Mild mannered people will fight viciously over property lines.
A survey specifically to locate the fence line will be very accurate - probably about half an inch or less. I typically work with tolerances of 10mm for a surveyor’s reference marker or about 30mm for a boundary marker in an urban area. (Sorry but I’m from a metric country and I’m too young to prefer inches!)
As others have mentioned, the legal definition or record of boundaries can be considerably vaguer and is very dependent on the era that the title was created or altered in.
Finally, The surveyor did not use a GPS! A total station is an updated version of the theodolites that have been round for hundreds of years. The stuff about field traverses just means that he measured in a fairly standard manner.
In many jurisdictions the maintenance of the fence has be shared.
Its absurd to think the fence could be built more accurately, there will be no order to fix it.
The neighbour seems to be saying “fix it or I will cause your sell price to be lower”
But now you have the survey, you cay say “my property is worth more because that fence is accurate !”.
You’re right. I misread the Topcon’s description of functions, I assumed it’s coordinate function utilized GPS technology.
So what the surveyor did was find the known point(s) in your yard (or neighbourhood) and determine the property lines from there.
Aside, I have a friend who bought a waterfront property recently. Before the sale finalized he decided to have a land survey completed and discovered that their lot was 25 feet wider (by 200 deep) than they thought.
It appears that the property markers have been moved because their neighbour has built an addition and garage on this side of his house.

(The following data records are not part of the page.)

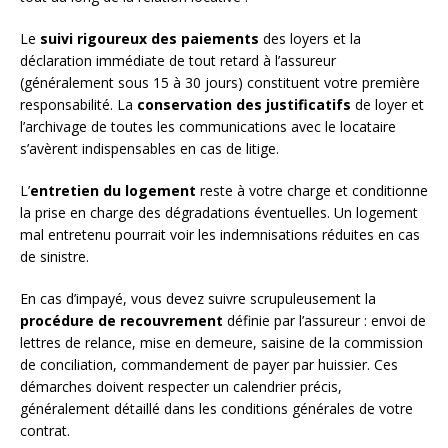
Le
suivi rigoureux des paiements
des loyers et la
déclaration immédiate de tout retard à l’assureur
(généralement sous 15 à 30 jours) constituent votre première
responsabilité. La
conservation des justificatifs
de loyer et
l’archivage de toutes les communications avec le locataire
s’avèrent indispensables en cas de litige.
L’
entretien du logement
reste à votre charge et conditionne
la prise en charge des dégradations éventuelles. Un logement
mal entretenu pourrait voir les indemnisations réduites en cas
de sinistre.
En cas d’impayé, vous devez suivre scrupuleusement la
procédure de recouvrement
définie par l’assureur : envoi de
lettres de relance, mise en demeure, saisine de la commission
de conciliation, commandement de payer par huissier. Ces
démarches doivent respecter un calendrier précis,
généralement détaillé dans les conditions générales de votre
contrat.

My friend is dealing with the legalities now, but it seems that there’s not much he can do to get his land back. In all likelyhood there will be a cash settlement or a judgement and the neighbour will keep the property The survey will be ammended to show that.
The worse part is that the known point was about a dozen lots over at the main road and the surveyor found discrepancies in the properties all the way down the line so my friend is not very popular in his new neighbourhood.
Quite correct. Usually common sense prevails.
One of the less fun parts of the surveying business is being a herald of bad news :).
A month or two back there was a thread debating the merits of the Torrens system. One of the advantages of the system is that the title from the survey department is definitive. To have been accepted in the first place, it needed to have enough information to allow it to be located even if all boundary marks are destroyed. Go in, mark the corners and bang, that’s it. fences and possesion is irrelevant. The owner of an encroaching building would either buy the land it’s built on or possibly get sued and forced to remove the encroaching part (This never actually happens)
If you want to argue about maintenance or placement of a fence, you either agree to a fence of convenience or follow the procedure set out in the fencing act.
The one percent of land in New Zealand still not guaranteed under the Torrens system can be a different story and has all the problems mentioned in this thread and more.